設計與開發以麥可加成應用於蛋白質修飾之功能性連接段

Abstract

甘露醣-6-磷酸 (Mannose-6-Phosphate, M6P) 是一種生物體內存在的重要辨識標記物，當其與甘露醣-6-磷酸受體結合後，酸性水解酶會被運輸至溶酶體，並將細胞內多餘的大分子分解進行回收利用；然而，當其中一種水解酶突變導致溶酶體功能異常時，會使大分子堆積在細胞中造成細胞死亡，這一種罕見遺傳性疾病稱為溶酶體儲積症 (Lysosomal Storage Disorders, LSDs)。目前針對此類疾病的主要治療方法為酵素替代療法 (Enzyme Replacement Therapy, ERT)，意即將缺乏的酵素透過外部生產的方式送至細胞內，以維持細胞正常運作。因此，通過化學修飾將 M6P 結合至酵素，以提升療效，已成為相關研究的熱門主題。 本研究首先嘗試合成具有疊氮基團 (N3) 的 M6P 衍生物，將天然物 M6P 中 6 號位的磷酸根改為較不易水解的丙二酸根 (malonate)，據文獻指出其不但能提升與受體的結合能力，同時具有較不易水解的特性；另外在 1 號位引入疊氮基團，能再透過點擊化學連接具炔鍵的結構，大幅提升其後續發展性。 接著則著重於設計能進行點擊反應之多種連接段，希望透過點擊反應快速合成單價及三價且具有不同麥可受體 (michael acceptor) 之分子工具，並初步測試其與硫醇的反應性，以挑選最適合與酵素結合的化合物。期望未來能將這些化合物結合目標水解酶，在不影響水解酶活性的前提下，提升酵素中 M6P 之含量，進一步改善酵素替代療法之效能。

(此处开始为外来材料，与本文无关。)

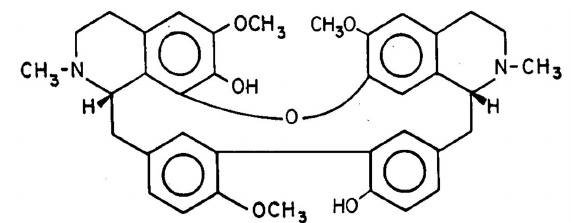
Figure 1 - Tetrandrine, isolated from Stephania tetrandra S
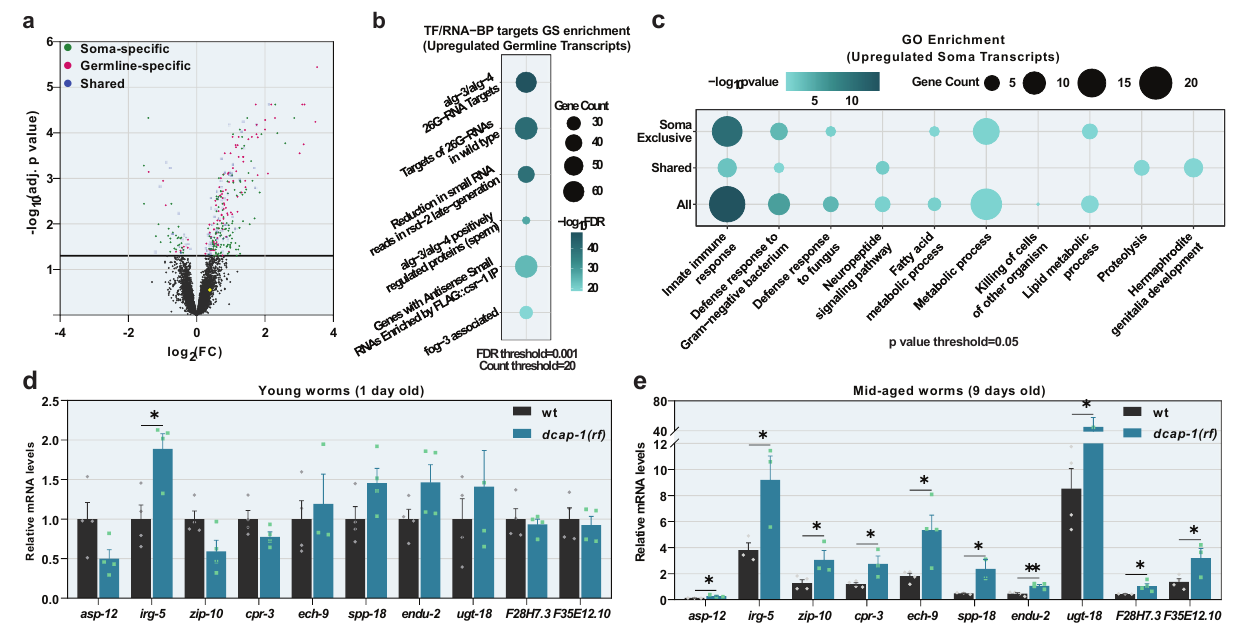
Figure 1. Reduced function of DCAP-1 alters gene expression. ( a ) Differentially expressed genes in 9 day-old dcap-1(rf) adult worms. Gray dots correspond to non-significant expression changes (adjusted p -value > 0.05). Green dots correspond to genes expressed in the soma, magenta in the germline and blue in both. Yellow dot corresponds to pqm-1 transcript. See also Table S3. ( b ) Gene set (GS) enrichment analysis for transcription factor (TF) or RNA binding protein (RNA-BP) targets in differentially expressed germline-specific transcripts. ( c ) Gene ontology (GO) enrichment analysis in upregulated somatic transcripts. Dot size corresponds to gene count in each category. Dot color corresponds to enrichment significance. See also Table S5. ( d , e ) Relative mRNA levels of immunity related genes in 1 day and 9 day-old dcap-1(rf) animals, determined by qRT-PCR. Symbols represent individual values. Bars represent mean ± SEM. All values are expressed relative to 1 day-old wt animals. * p ≤ 0.05, ** p ≤ 0.01. Unpaired t -tests.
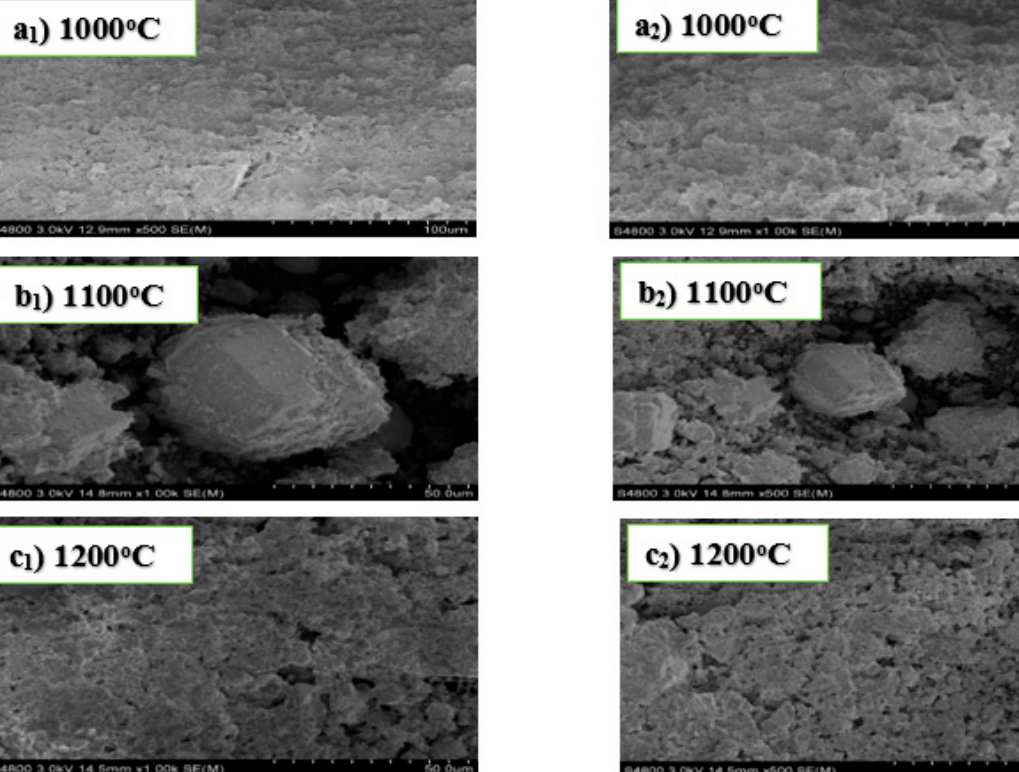
◦ C ( a ◦ C ( b 1 , a 2 ), 1100 1 , b 2 ), and 1200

Mannose-6-Phosphate (M6P) is an essential recognition marker found in biological systems. When M6P binds to the Mannose-6-Phosphate Receptor (M6PR), acidic hydrolases will be transported to the lysosome, where they degrade excess macromolecules within the cell for recycling. However, when one of these hydrolases is defective due to mutations, it will lead to the accumulation of macromolecules within the cell and ultimately resulting in cell death. This rare disease is known as Lysosomal Storage Disorder (LSDs). The current primary treatment for LSDs is Enzyme Replacement Therapy (ERT), which involves delivering externally produced enzymes into cells to maintain normal cellular functions. Consequently, chemically modifying M6P to enhance its binding to enzymes and improve therapeutic efficacy has become a prominent research focus. This study aims to synthesize M6P derivatives containing an azido group (N₃). Specifically, the phosphate group at the 6-position of natural M6P is replaced with a more hydrolysis-resistant malonate group. According to the literature, this modification not only enhances the binding affinity to the receptor but also improves stability. Additionally, introducing an azido group at the 1-position enables further functionalization through click chemistry with alkyne-containing compounds, significantly broadening its potential applications. This research then focuses on designing various linkers compatible with click reactions to rapidly synthesize monovalent and trivalent molecular tools containing different michael acceptors. These tools are subjected to preliminary reactivity tests with thiols to identify the most suitable compound for enzyme conjugation. It is anticipated that these compounds can be conjugated to target hydrolases, increasing the M6P content in enzymes while preserving their catalytic activity. This approach aims to further enhance the efficacy of enzyme replacement therapy.